Exercise directions ▸
The data below should be transcribed in full, with no picture included.

§ §

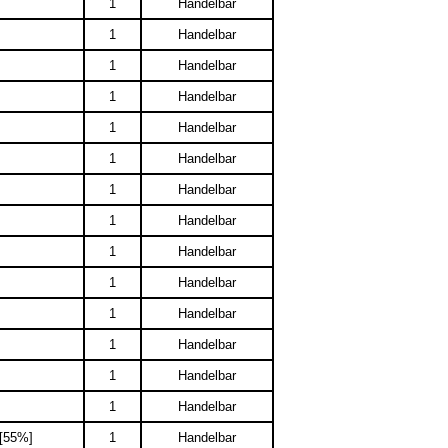
1
Handelbar
1
Handelbar
1
Handelbar
1
Handelbar
1
Handelbar
1
Handelbar
1
Handelbar
1
Handelbar
1
Handelbar
1
Handelbar
1
Handelbar
1
Handelbar
1
Handelbar
1
Handelbar
 [55%]
1
Handelbar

§ §

Solved problem ▸
1
Handelbar
1
Handelbar
1
Handelbar
1
Handelbar
1
Handelbar
1
Handelbar
1
Handelbar
1
Handelbar
1
Handelbar
1
Handelbar
1
Handelbar
1
Handelbar
1
Handelbar
1
Handelbar
 [55%]
1
Handelbar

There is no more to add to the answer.